Mit der Wahl des Klebstoffs und des Applikationsverfahrens für die Bekantung legt der Tischler und Schreiner nicht nur fest, welchen Belastungen das Werkstück standhält, sondern auch die Fugenoptik und die Betriebskosten. dds im Gespräch mit Prof. Dr. Klaus Pfuhl von der DHBW Mosbach.

Wie viele und welche Klebstoffsysteme sind heute für das Kantenanleimen relevant?

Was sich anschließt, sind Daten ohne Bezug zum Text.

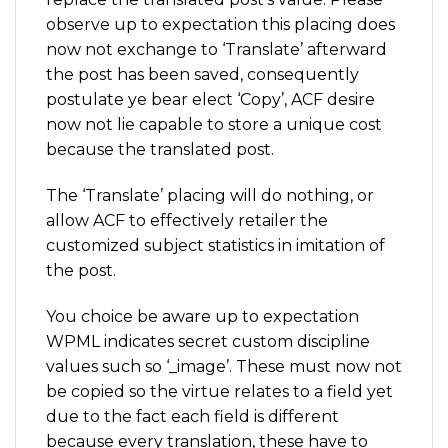
observe up to expectation this placing does
now not exchange to ‘Translate’ afterward
the post has been saved, consequently
postulate ye bear elect ‘Copy’, ACF desire
now not lie capable to store a unique cost
because the translated post.
The ‘Translate’ placing will do nothing, or
allow ACF to effectively retailer the
customized subject statistics in imitation of
the post.
You choice be aware up to expectation
WPML indicates secret custom discipline
values such so ‘_image’. These must now not
be copied so the virtue relates to a field yet
due to the fact each field is different
because every translation, these have to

Vier, oder eigentlich nur noch drei: Es gibt den einfachen Klebstoff für Beanspruchungen im Wohnbereich EVA, für etwas höhere Temperatur- und Feuchtefestigkeiten Polyolefine (PO) und das noch hitze- und feuchtebeständigere Polyurethan (PUR). Der vierte Kleber spielt nur noch eine Nebenrolle: Die Polyolefine haben die zwar sehr hitzebeständigen aber bei Feuchte quellenden und im Schmelzbecken leicht verbrennenden Polyamide weitgehend verdrängt. Ab und zu finden sie jedoch noch Verwendung für schwierige Verklebungen, bei denen es auf eine besonders hohe Klebrigkeit ankommt, z. B. bei HPL-Kanten.

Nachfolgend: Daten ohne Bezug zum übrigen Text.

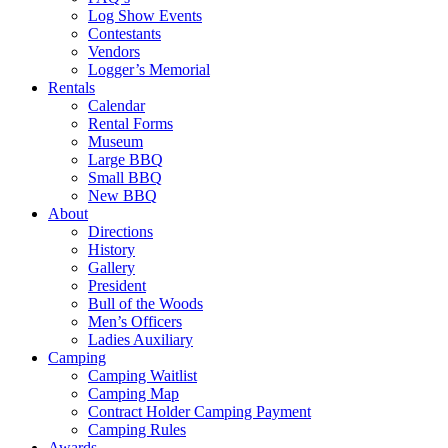
Log Show Events
Contestants
Vendors
Logger’s Memorial
Rentals
Calendar
Rental Forms
Museum
Large BBQ
Small BBQ
New BBQ
About
Directions
History
Gallery
President
Bull of the Woods
Men’s Officers
Ladies Auxiliary
Camping
Camping Waitlist
Camping Map
Contract Holder Camping Payment
Camping Rules
Awards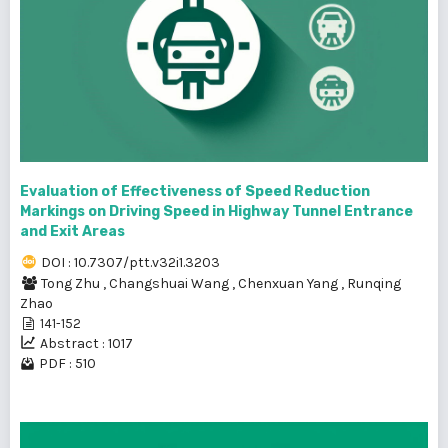
Evaluation of Effectiveness of Speed Reduction
Markings on Driving Speed in Highway Tunnel Entrance
and Exit Areas
DOI : 10.7307/ptt.v32i1.3203
Tong Zhu
,
Changshuai Wang
,
Chenxuan Yang
,
Runqing
Zhao
141-152
Abstract : 1017
PDF : 510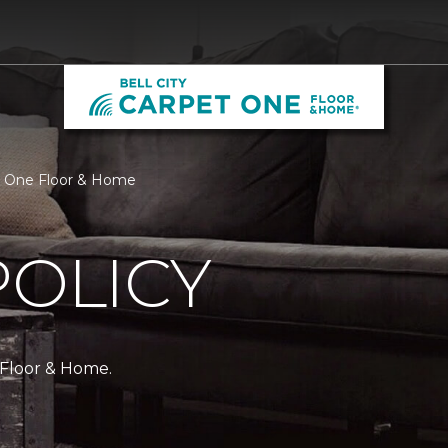
pet One Floor & Home
POLICY
 Floor & Home.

Was zeichnet denn den EVA-Klebstoff aus?
Die Festigkeiten reichen für eine Normalbeanspruchung im Wohnbereich völlig aus. Durch die niedrigere Erweichungstemperatur und das damit breitere Fenster für den Verklebungsprozess ist er etwas einfacher zu beherrschen als Polyolefin- oder PUR-Schmelzklebstoffe. Die Verarbeitungstemperatur von EVA liegt wie bei den Polyolefinen und den Polyamiden bei 180 bis 190 °C jedoch erstarrt er erst bei niedrigeren Temperaturen als PO. Bei EVA bleibt also mehr Zeit, bis die Kante angepresst sein muss.

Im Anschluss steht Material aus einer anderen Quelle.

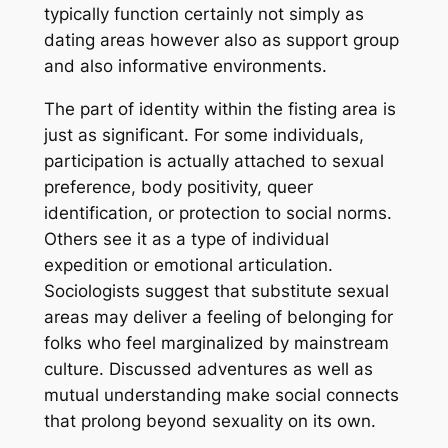
typically function certainly not simply as
dating areas however also as support group
and also informative environments.
The part of identity within the fisting area is
just as significant. For some individuals,
participation is actually attached to sexual
preference, body positivity, queer
identification, or protection to social norms.
Others see it as a type of individual
expedition or emotional articulation.
Sociologists suggest that substitute sexual
areas may deliver a feeling of belonging for
folks who feel marginalized by mainstream
culture. Discussed adventures as well as
mutual understanding make social connects
that prolong beyond sexuality on its own.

Was gibt es bei PUR zu beachten?
Es ist nicht einfach, PUR in einem offenen Aufschmelzbecken zu verarbeiten. Wenn der Kleber aufgeschmolzen ist, sollte man ihn zügig aufbrauchen, bevor er in der Maschine mit der in der Luft enthaltenen Feuchtigkeit vernetzt. Es gibt hierfür, beispielsweise von Ima, kleine Aufschmelzgeräte. Sie bestehen aus einem Zylinder, der den PUR-Block aufnimmt und von unten aus nur soviel Klebstoff aufschmilzt wie benötigt. Dieser Aufbau schützt den noch nicht geschmolzene Kleber vor der Hitze und zögert die Vernetzung hinaus. Trotzdem ist das Verleimteil zum Schichtende aufwendig zu reinigen.
Gibt es eine Möglichkeit das Reinigen zu automatisieren oder zu vereinfachen?
Ja, mit einem geschlossenen Aufschmelzgerät, einem Autoklaven, in dem Stickstoff, den Sauerstoff und die Luftfeuchtigkeit vom Kleber fernhält. Solche Geräte gibt es samt Schlitzdüse beispielsweise bei Nordson (www.nordson.de) oder Inatec (www.nordson.de). Das Gerät schalte ich nach der Arbeit einfach aus, und schalte es wieder an, wenn es weitergehen soll. Die dünne Haut, die sich am Düsenaustritt bildet, wird vom neuen Klebstoff hinausgeschoben. Weiterer Vorteil ist die Möglichkeit minimale Mengen aufzutragen, was zum einen teuren Klebstoff spart und zum anderen dem Trend zur fast unsichtbaren Nullfuge entgegenkommt. Nachteilig ist der für Handwerker recht hohe Anschaffungspreis von deutlich über 10 000 Euro. Weiterer Nachteil ist die fehlende Möglichkeit, den Klebstoff immer wieder anders einzufärben, ohne das System leerzufahren.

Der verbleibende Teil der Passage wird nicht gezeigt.